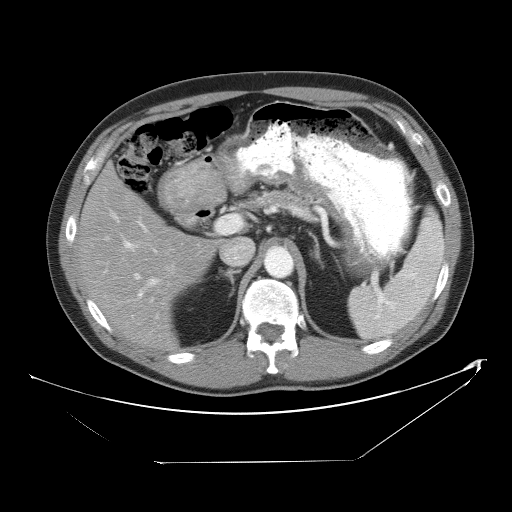
Contrast-enhanced abdominal CT, one axial slice; position 32 of 53 along the scan axis; reconstruction kernel STANDARD; intravenous contrast given; soft-tissue window (W 400 / L 40 HU); 5 mm slice thickness; 512 × 512 image matrix, field of view 438 × 438 mm. Case-level facts recorded for this patient, not image findings: patient: male, age 54 years at operation; diagnosis: colorectal cancer liver metastases, imaged before liver resection; multiple liver metastases: yes; largest metastasis: 8.5 cm; disease in both lobes: no.
Outlined on this slice (manually delineated by an expert):
- hepatic veins: bounding box (x1, y1, x2, y2) in pixels: (106, 210, 158, 302)
- liver: (77, 167, 217, 351)
- planned liver remnant (the part of the liver to remain after resection): (77, 167, 217, 350)
- portal vein (with intrahepatic branches): (124, 216, 241, 297)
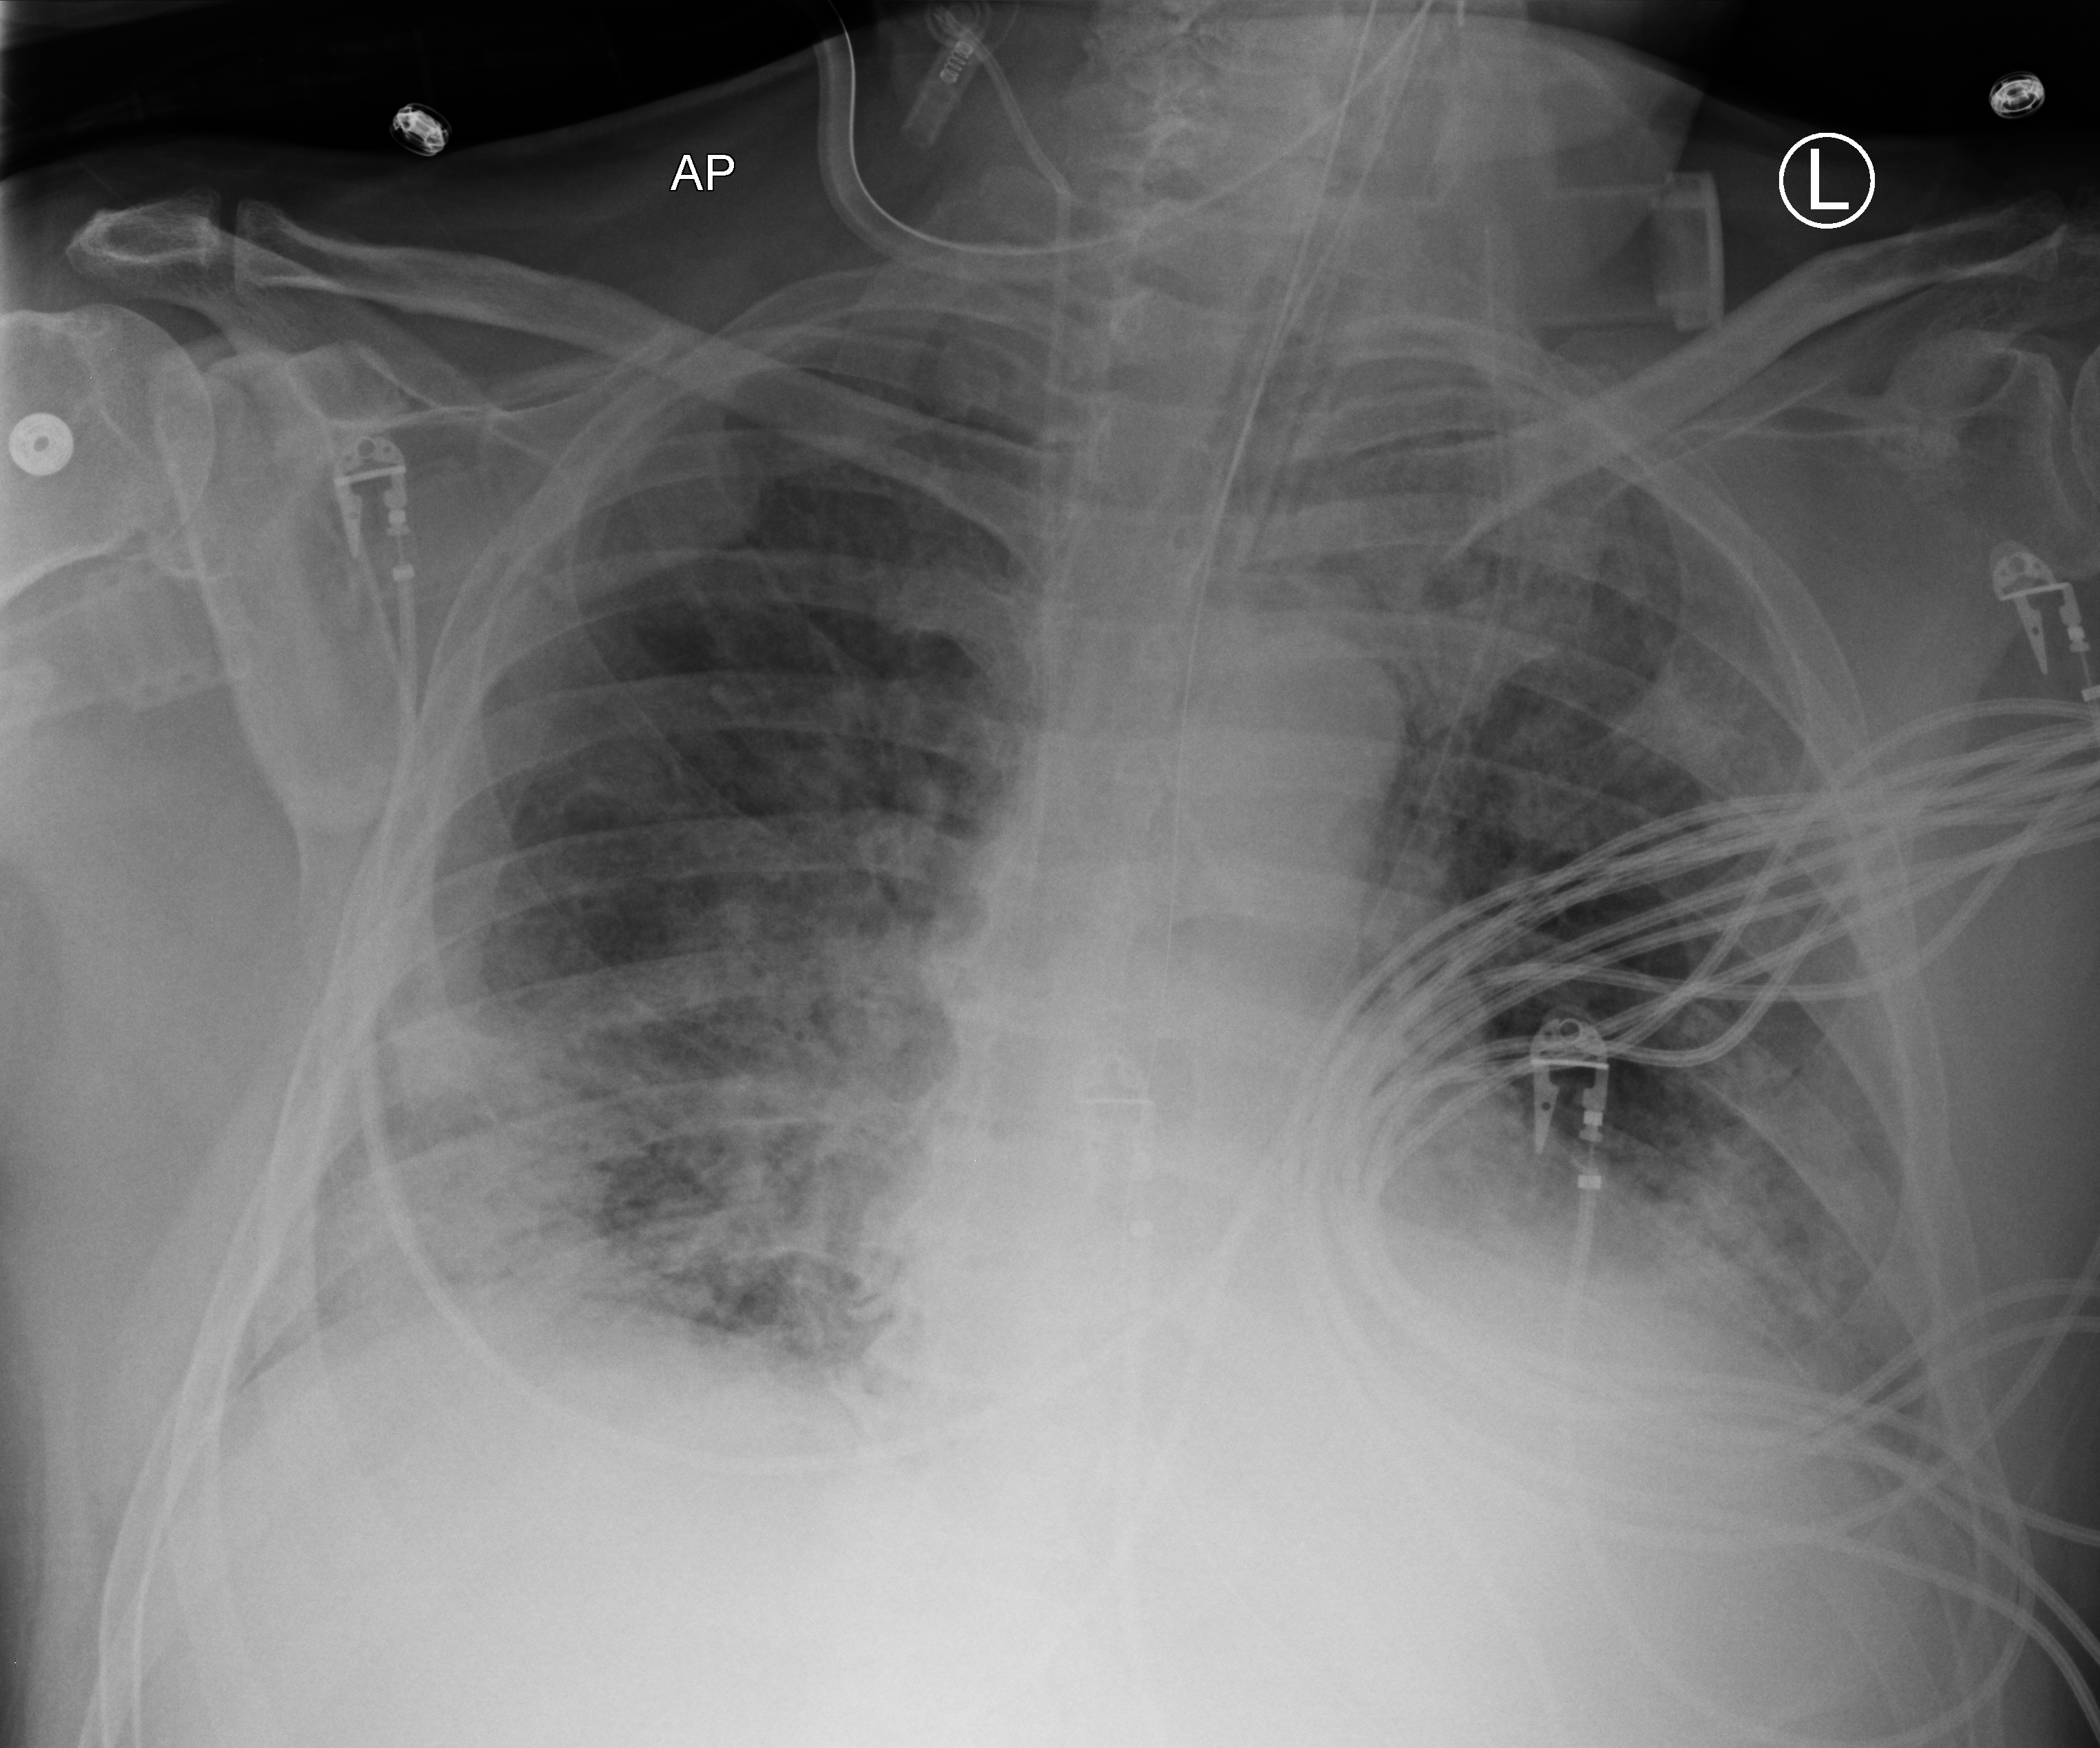
Chest X-ray (portable); anteroposterior (AP) projection. Patient hospitalised with COVID-19; male, aged 60–74 years.
Admission-level facts for this patient (not findings on this image; timing relative to this image not recorded): chronic kidney disease (admission record): no.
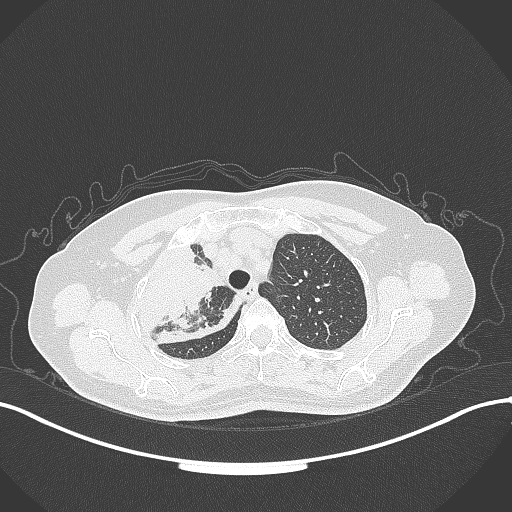
Chest CT, one axial slice; slice 252 of 309 in the series (ordered by position); reconstruction kernel B70f; 120 kVp; lung window (W 1500 / L -600 HU); 1 mm slice thickness; 512 × 512 image matrix. Patient: female, 60 years. Case-level facts recorded for this patient, not image findings: clinical TNM (as recorded): T3 N1 M1.
Annotated regions visible in this slice (bounding box drawn by a radiologist):
- lung tumour (recorded histology: adenocarcinoma): box from (x=133, y=239) to (x=245, y=351) px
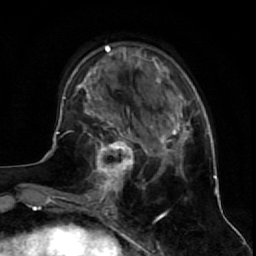
Breast MRI (dynamic contrast-enhanced), one axial slice; position 19 of 64 along the scan axis; cropped to one breast; dynamic contrast-enhanced series, time point 2 of 7 at this slice position (early post-contrast); 1.5 T; TE 2.6 ms, TR 5.7 ms; 2.5 mm slice thickness; 256 × 256 image matrix. Female patient.
Outlined on this slice (semi-automatic segmentation, software-assisted and operator-edited):
- enhancing-tissue mask used for the functional tumour volume (all voxels passing the contrast-enhancement thresholds inside the analysis volume; usually the tumour): bounding box (x1, y1, x2, y2) in pixels: (84, 125, 144, 195)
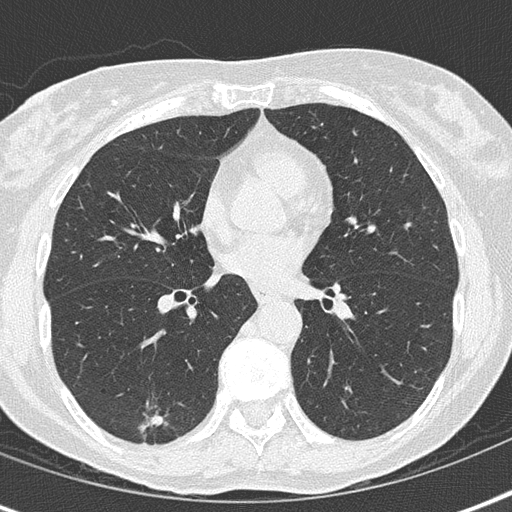
Low-dose screening chest CT, axial slice, baseline annual screen, lung window (W 1500 / L -600 HU), 2 mm slice thickness, lung (sharp) reconstruction kernel (B50f), slice 85 of 155 in the series. Female, age 69 years at enrolment.
- Expert reader's lesion annotation, bounding box (x1, y1, x2, y2) in pixels: (117, 399, 180, 456).
- The screening reader recorded 2 non-calcified nodules or masses ≥4 mm on this exam; which of them this box marks is not recorded.
- Official screen result: positive, change unspecified: nodule(s) >= 4 mm or enlarging nodule(s), mass(es), or other non-specific abnormalities suspicious for lung cancer.
- Later outcome: lung cancer diagnosed 476 days after this screen — adenocarcinoma, NOS, right lower lobe, moderately differentiated (G2), stage IA (AJCC 6th edition), 16 mm at pathology.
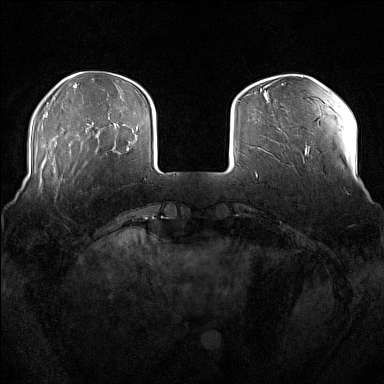
Breast MRI (dynamic contrast-enhanced), one axial slice. Position 37 of 176 along the scan axis. Dynamic contrast-enhanced series, time point 2 of 7 at this slice position (early post-contrast). 1.5 T. TE 1.8 ms, TR 5 ms. 1 mm slice thickness. 384 × 384 image matrix, field of view 360 × 360 mm. Female patient.
Structures marked on this image (semi-automatic segmentation, software-assisted and operator-edited):
- enhancing-tissue mask used for the functional tumour volume (all voxels passing the contrast-enhancement thresholds inside the analysis volume; usually the tumour): bounding box [x1, y1, x2, y2] px = [51, 160, 73, 176]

━━━━━━━━━━━━━━━━━━━━

■ Problem to work on
Among the entries above, take the line with "- planned liver", the line with "Admission-level facts for", and all the lines between them, and restate them word for word without pictures.

■ Exercise answer
- planned liver remnant (the part of the liver to remain after resection): (77, 167, 217, 350)
- portal vein (with intrahepatic branches): (124, 216, 241, 297)
Chest X-ray (portable); anteroposterior (AP) projection. Patient hospitalised with COVID-19; male, aged 60–74 years.
Admission-level facts for this patient (not findings on this image; timing relative to this image not recorded): chronic kidney disease (admission record): no.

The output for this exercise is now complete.